Roopi, who has a fulfilling career, holds on to her cultural traditions and doesn't become skinny to get the guy, is a role model. Much like Chadha herself.

"I'm so comfortable and confident with my own cultural identity as a British Indian, and I know my audience around the world is part of a diaspora. By that I don't just mean Indians, I mean any people whose parents or grandparents or great-grandparents came from somewhere else ... .

"Those are the ideas I love to play with. Still, sometimes I feel like people want me to make Bend It Like Beckham over and over again."

She understands why: so many people loved her feel-good film about a soccer-mad Indian girl rebelling against her parents' traditional expectations. Likewise, Chadha rebels against expectations and pigeonholing in her work.

"I always try to do something a bit different: Bollywood musicals, British social realism, coming-of-age. But I always return to the same themes, as in Afterlife."

Look out for her cameo as the lady in orange at the wedding banquet at which the bride throws a tantrum - and food flies around the room - in a homage to Stephen King's Carrie and the Bollywood tradition of a wronged woman morphing into the Goddess of Destruction.

"It was absolutely hysterical to film. There was an elderly Indian woman who gets covered in food and that's my Mum. Then there's a boy who walks around with an orange stuck in his face and that's my nephew."

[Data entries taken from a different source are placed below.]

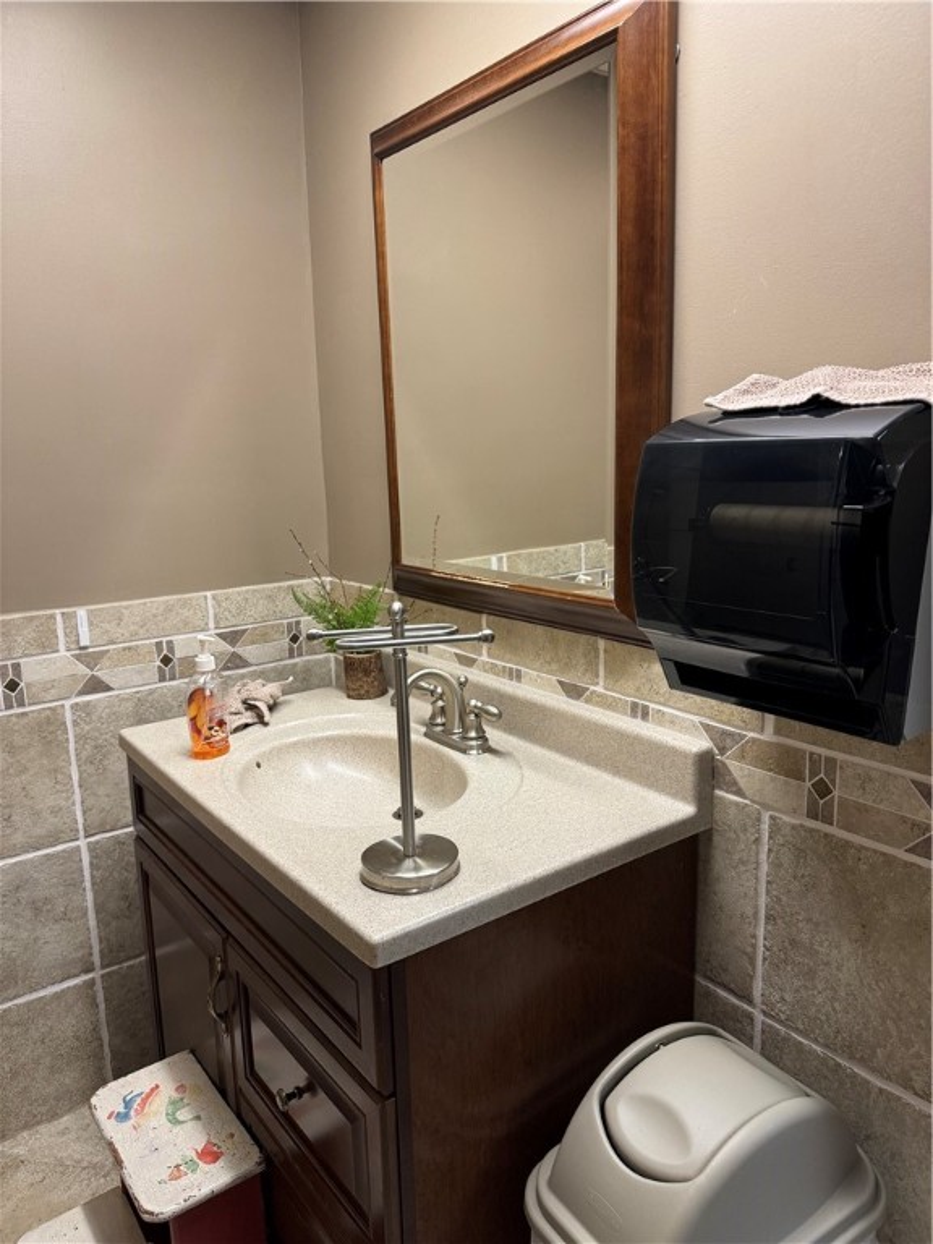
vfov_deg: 71.6
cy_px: 622
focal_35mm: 24
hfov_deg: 56.8
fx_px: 862
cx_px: 466
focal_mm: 6.86
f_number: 1.78
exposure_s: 1/60
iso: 200
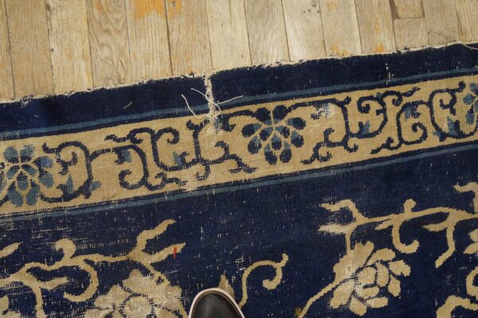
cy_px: 159
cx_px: 239
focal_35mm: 27
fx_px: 358
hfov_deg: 67.4
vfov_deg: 47.9
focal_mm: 18
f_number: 4
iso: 1250
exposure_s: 1/60
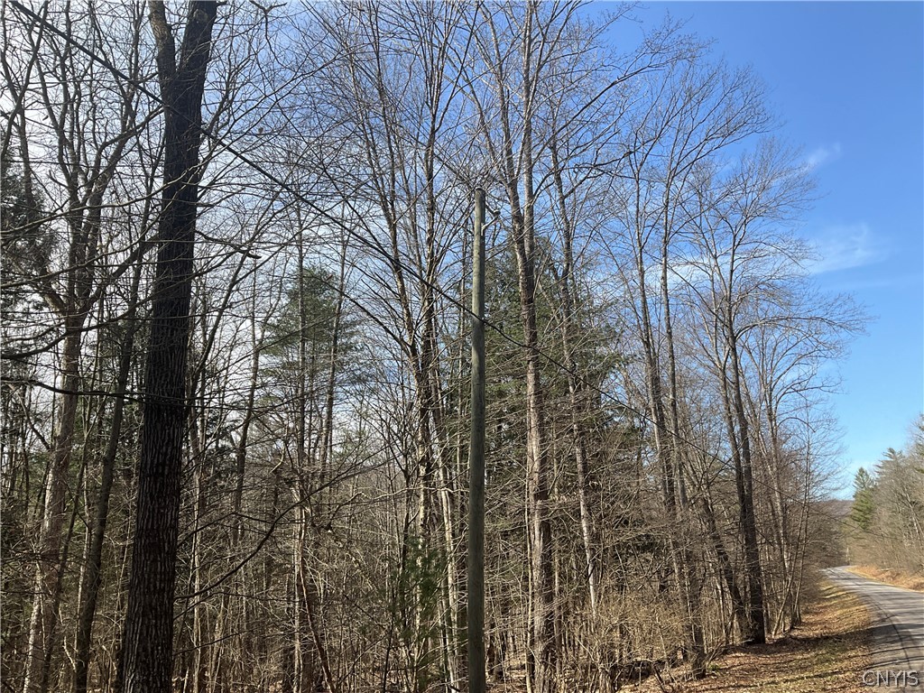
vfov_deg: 48.2
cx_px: 462
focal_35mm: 29
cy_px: 346
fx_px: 774
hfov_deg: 61.7
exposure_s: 1/829
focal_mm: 3
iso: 25
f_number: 1.8
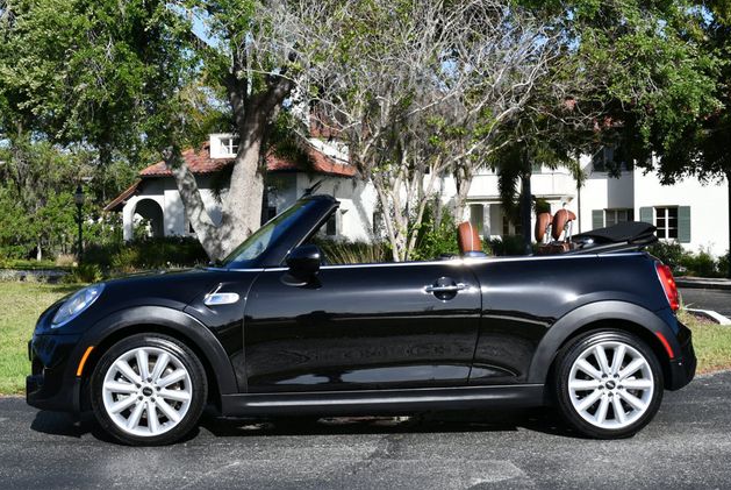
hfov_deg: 33.9
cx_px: 371
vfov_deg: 23.1
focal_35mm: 59
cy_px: 242
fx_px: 1199
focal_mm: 29
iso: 110
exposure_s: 1/250
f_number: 8
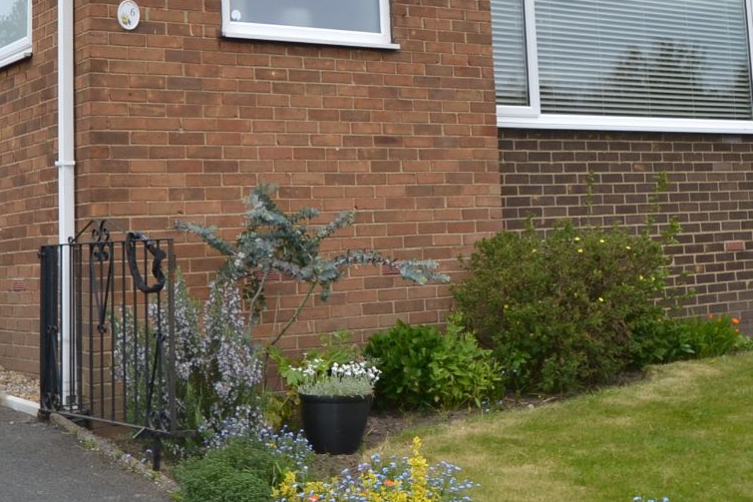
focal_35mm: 57
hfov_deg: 35.0
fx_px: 1192
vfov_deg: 22.9
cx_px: 403
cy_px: 6
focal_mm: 14
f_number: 4
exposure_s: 1/125
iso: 160
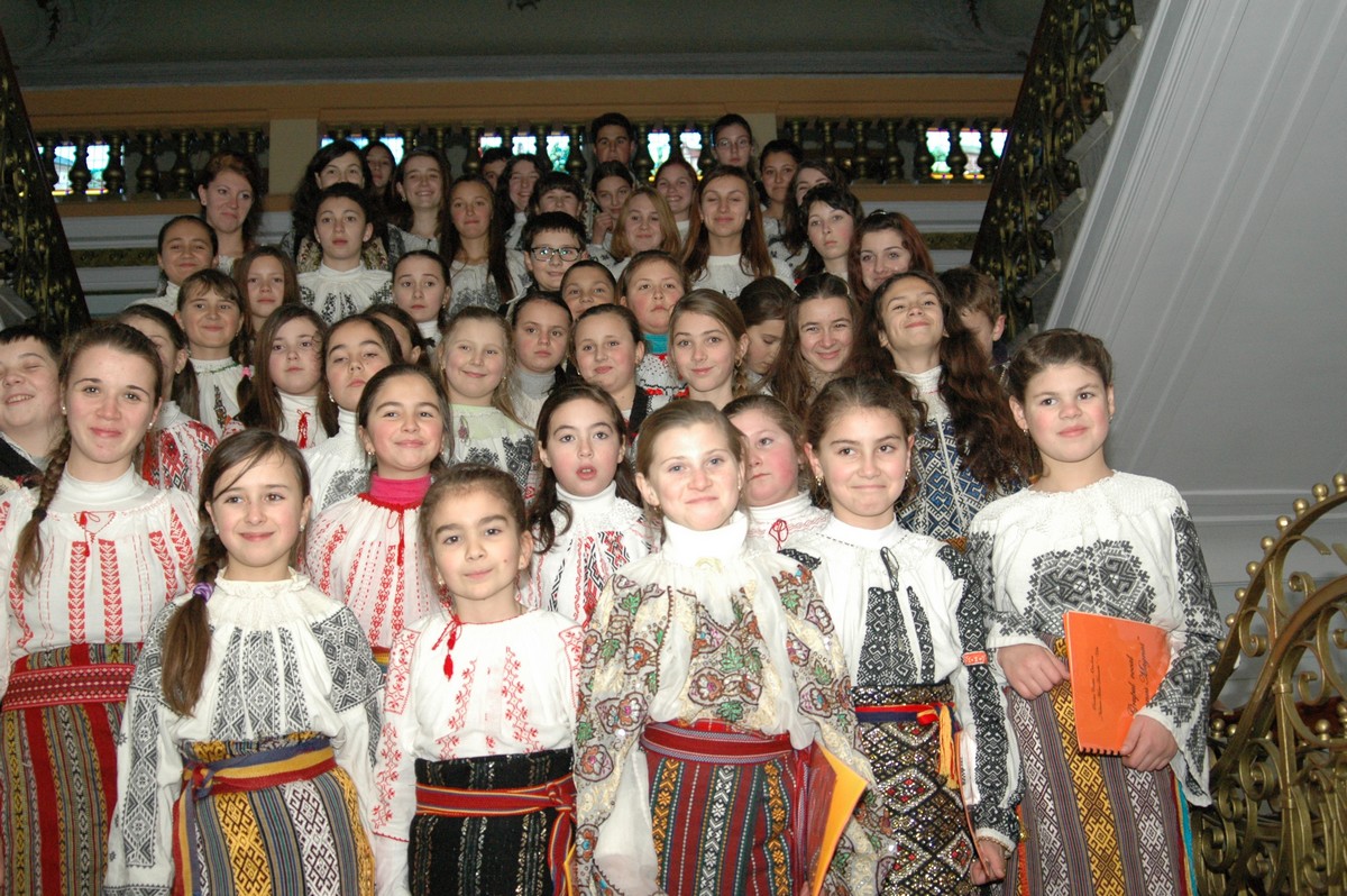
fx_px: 1570
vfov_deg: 31.8
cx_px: 674
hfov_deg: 46.4
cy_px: 448
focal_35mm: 42
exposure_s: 1/60
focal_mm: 28
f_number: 4
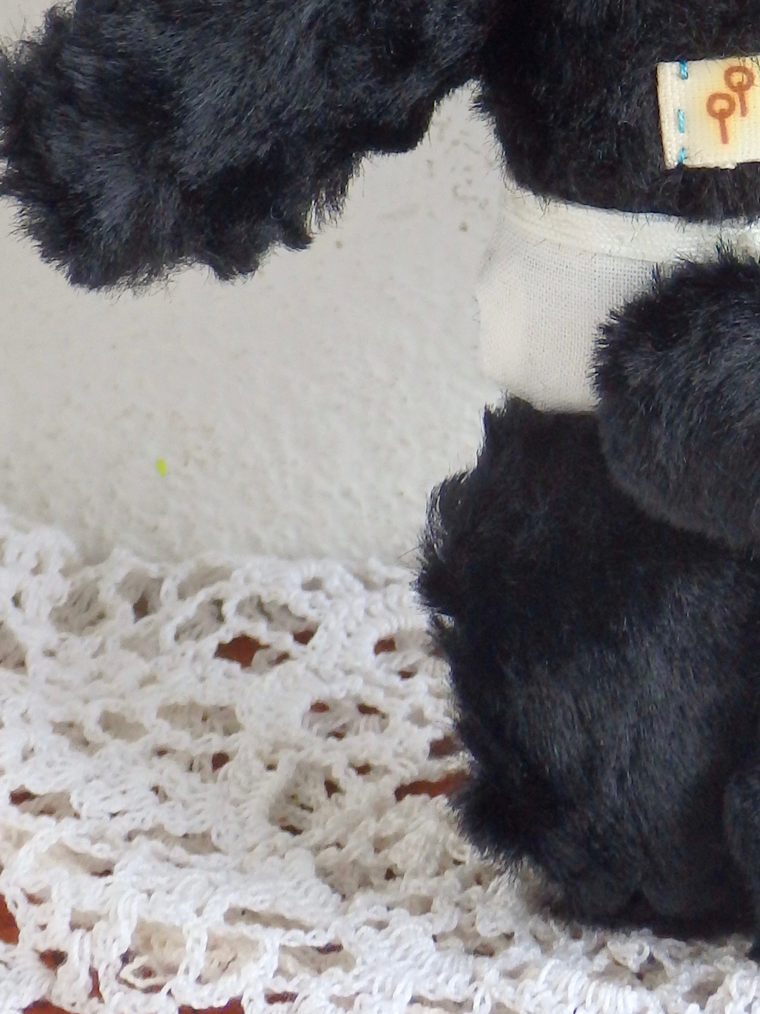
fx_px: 4040
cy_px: -229
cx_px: 729
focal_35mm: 138
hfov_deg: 10.7
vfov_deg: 13.9
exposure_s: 1/50
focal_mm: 9.8
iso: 250
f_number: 4.1
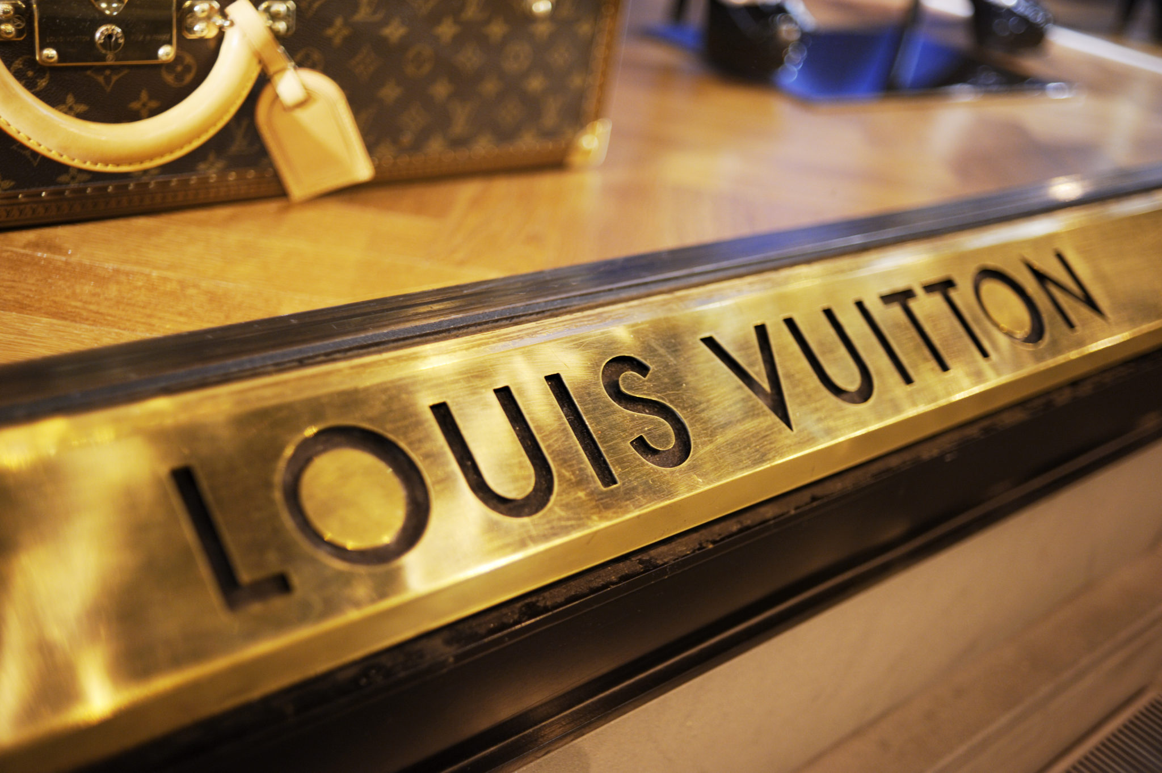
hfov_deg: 54.5
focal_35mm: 35
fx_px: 1129
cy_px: 386
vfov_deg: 37.8
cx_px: 581
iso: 400
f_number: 2
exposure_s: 1/40
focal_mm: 35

In her own Indian tradition, she breaks a coconut at the start of every shoot. "It's a way of bringing us all together - launching a ship. It's such a privilege to spend your time doing something you love so much. I'm hugely lucky. The best thing about my life is I don't have to get up to an alarm clock."

Her beloved lie-ins vanished when her now 3-year-old twins, son Ronak and daughter Kumiko, arrived when she was 47.

What's it like living and working with her husband? "It works brilliantly as long as he does what I say! Being the director, I always have the last word and he knows that. But politically, culturally we're the same, so we laugh at the same things. So it works really well.

"The hardest thing is balancing the care of the twins but I've got to say motherhood makes you use your time better. Since they were born, I've made two movies and written a script for my next movie [Freedom At Midnight].

"It's a historical feature on India's independence from Britain in 1947, based on new evidence of what went on.

"I feel what I'm doing is creating a legacy," she says. "I'm recording and documenting lives: generally on the margins, not mainstream and particularly from a female perspective. I'm looking at the world, our history and our realities from this perspective. And I'm looking to have some kind of effect on people, whether it's charity or social action."

And if all people take from It's a Wonderful Afterlife is that you don't have to lose weight to get the guy - washed down with a good laugh - she'll be happy.

*It's A Wonderful Afterlife is in cinemas from Thursday.